Moreover, the state said that Attorney-General Yehuda Weinstein had recently nullified previous legislation that addressed the issues that the new law handled.

As such, the state claimed that if the court nullified the law, there would be a complete legal vacuum regarding the issues in dispute.

The state emphasized that it believed it was too early to judge the results of the law, which is only a few years old.

In a statement, ACRI said that the law allowed the acceptance committees to evaluate families using vague tests like “suitability to social life in the community” or “suitability to the community’s socio-cultural fabric.”

ACRI noted that after two years, “the state is still unable to specify which communities are permitted to employ acceptance committees, and has failed to established appeals committees as required by the law.”

According to ACRI, the state has no data regarding the number of applicants who were turned down.

ACRI also said that of 128 appeals held by the Israel Lands Authority under authority that precedes the acceptance committee law, approximately 70% were granted, which it believed indicated that many of the decisions are arbitrary and cannot survive appeal.

Moreover, most of the rejected applicants do not appeal their decisions, said ACRI.

In June 2011, the High Court, with a panel of three justices, issued a conditional order against the constitutionality of the law, and ordered the state to explain why the law should not be nullified.

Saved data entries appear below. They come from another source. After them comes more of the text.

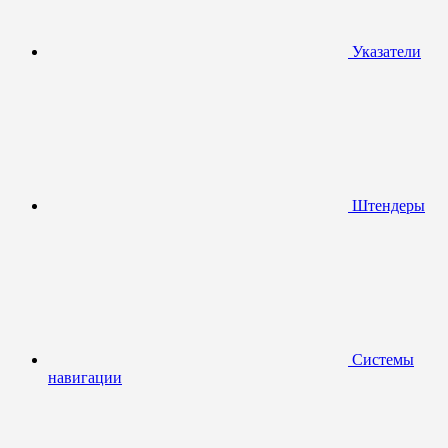
Указатели
Штендеры
Системы
навигации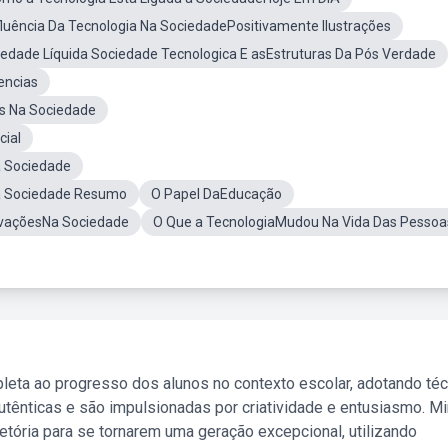
fluência Da Tecnologia Na SociedadePositivamente Ilustrações
edade Líquida Sociedade Tecnologica E asEstruturas Da Pós Verdade
encias
s Na Sociedade
cial
a Sociedade
Na Sociedade Resumo
O Papel DaEducação
ovaçõesNa Sociedade
O Que a TecnologiaMudou Na Vida Das Pessoa
leta ao progresso dos alunos no contexto escolar, adotando té
tênticas e são impulsionadas por criatividade e entusiasmo. M
etória para se tornarem uma geração excepcional, utilizando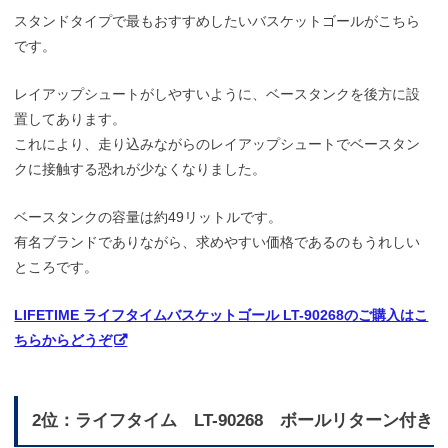
スタンドタイプで最もおすすめしたいバスケットゴールがこちら
です。
レイアップシュートがしやすいように、ベースタンクを後方に設
置してあります。
これにより、走り込みながらのレイアップシュートでベースタン
クに接触する恐れが少なくなりました。
ベースタンクの容量は約49リットルです。
有名ブランドでありながら、求めやすい価格であるのもうれしい
ところです。
LIFETIME ライフタイムバスケットゴール LT-90268のご購入はこ
ちらからどうぞ
2位：ライフタイム LT-90268 ボールリターン付き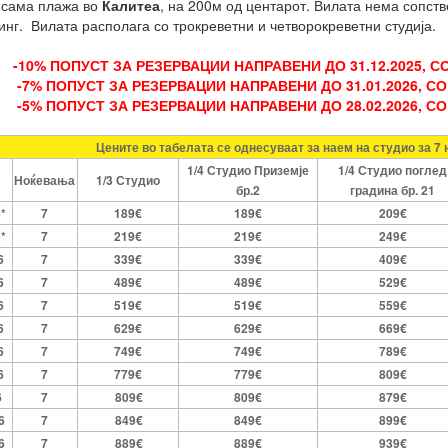
 сама плажа во
Калитеа
, на 200м од центарот. Вилата нема сопств
нг. Вилата располага со трокреветни и четворокреветни студија.
-10% ПОПУСТ ЗА РЕЗЕРВАЦИИ НАПРАВЕНИ ДО 31.12.2025, СО
-7% ПОПУСТ ЗА РЕЗЕРВАЦИИ НАПРАВЕНИ ДО 31.01.2026, СО 
-5% ПОПУСТ ЗА РЕЗЕРВАЦИИ НАПРАВЕНИ ДО 28.02.2026, СО 
Цените во табелата се однесуваат за наем на студио за 7
1/4 Студио Приземје
1/4 Студио поглед
Ноќевања
1/3 Студио
бр.2
градина бр. 21
6*
7
189€
189€
209€
6*
7
219€
219€
249€
6
7
339€
339€
409€
6
7
489€
489€
529€
6
7
519€
519€
559€
6
7
629€
629€
669€
6
7
749€
749€
789€
6
7
779€
779€
809€
6
7
809€
809€
879€
6
7
849€
849€
899€
6
7
889€
889€
939€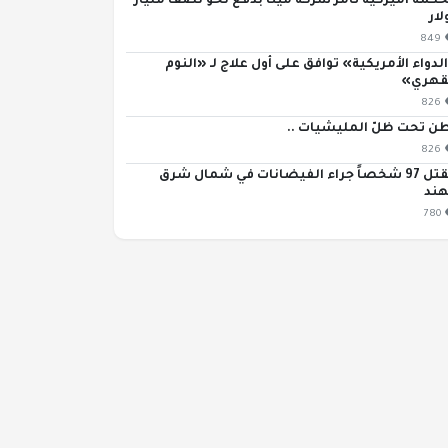
كمة أميركية تأمر شركة ميتا بدفع نحو نصف مليار
لار
849
لدواء الأمريكية» توافق على أول علاج لـ «النوم
قهري»
826
ن تحت ظلّ المليشيات ..
826
مقتل 97 شخصاً جراء الفيضانات في شمال شرق
هند
780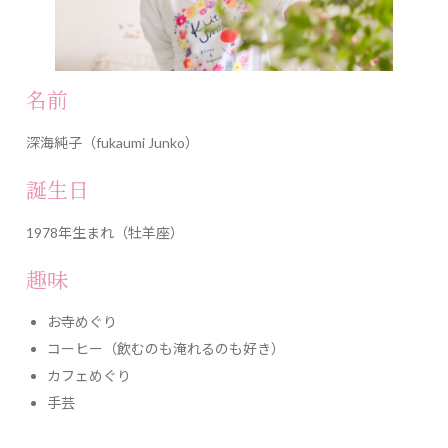
名前
深海純子（fukaumi Junko）
誕生日
1978年生まれ（牡羊座）
趣味
お寺めぐり
コーヒー（飲むのも淹れるのも好き）
カフェめぐり
手芸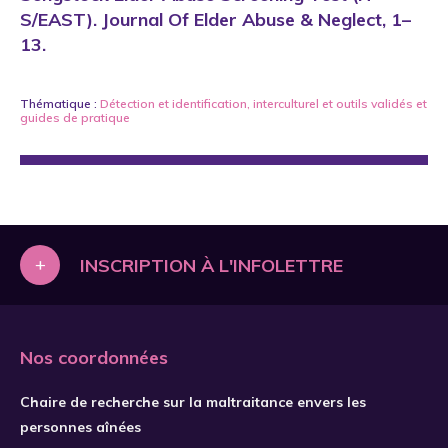
S/EAST). Journal Of Elder Abuse & Neglect, 1–
13.
Thématique :
Détection et identification
,
interculturel
et
outils validés et
guides de pratique
+
INSCRIPTION À L'INFOLETTRE
Nos coordonnées
Chaire de recherche sur la maltraitance envers les
personnes aînées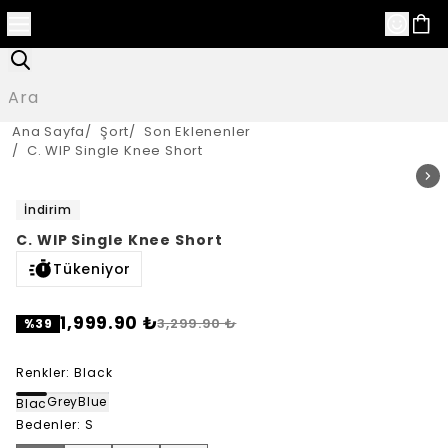
Ana Sayfa
/
Şort
/
Son Eklenenler
/
C. WIP Single Knee Short
İndirim
C. WIP Single Knee Short
Tükeniyor
1,999.90 ₺
3,299.90 ₺
%
39
Renkler
:
Black
Grey
Blue
Black
Bedenler
:
S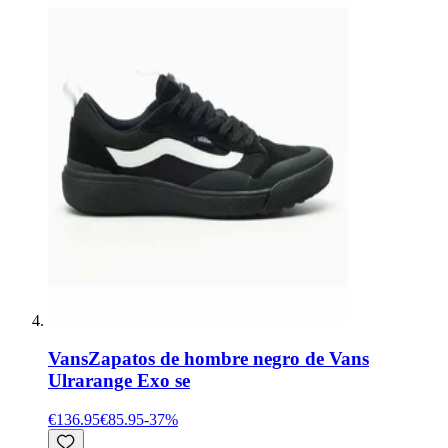
Vans
Zapatos de hombre negro de Vans
Ulrarange Exo se
€136.95
€85.95
-
37
%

The panel also said that, because of the case’s constitutional importance, the final decision on the issue would be made by the maximum and extremely unusual panel of nine justices presided over by Supreme Court President Asher D.

Grunis.

In a related ruling in September 2011, the High Court ordered the Rakefet acceptance committee to allow an Arab couple to buy a lot in the yishuv within 90 days, after the community initially refused their request.

The ruling was seen by Adalah and others as a reaffirmation that the High Court believed the law was leading to discrimination in reality, confirming their contentions that the law’s purpose was discriminatory.

ACRI implied that the law had been passed to retrench discriminatory practices, which it said had been rampant prior to the 2000 Ka’adan court decision that dealt with explicit discrimination.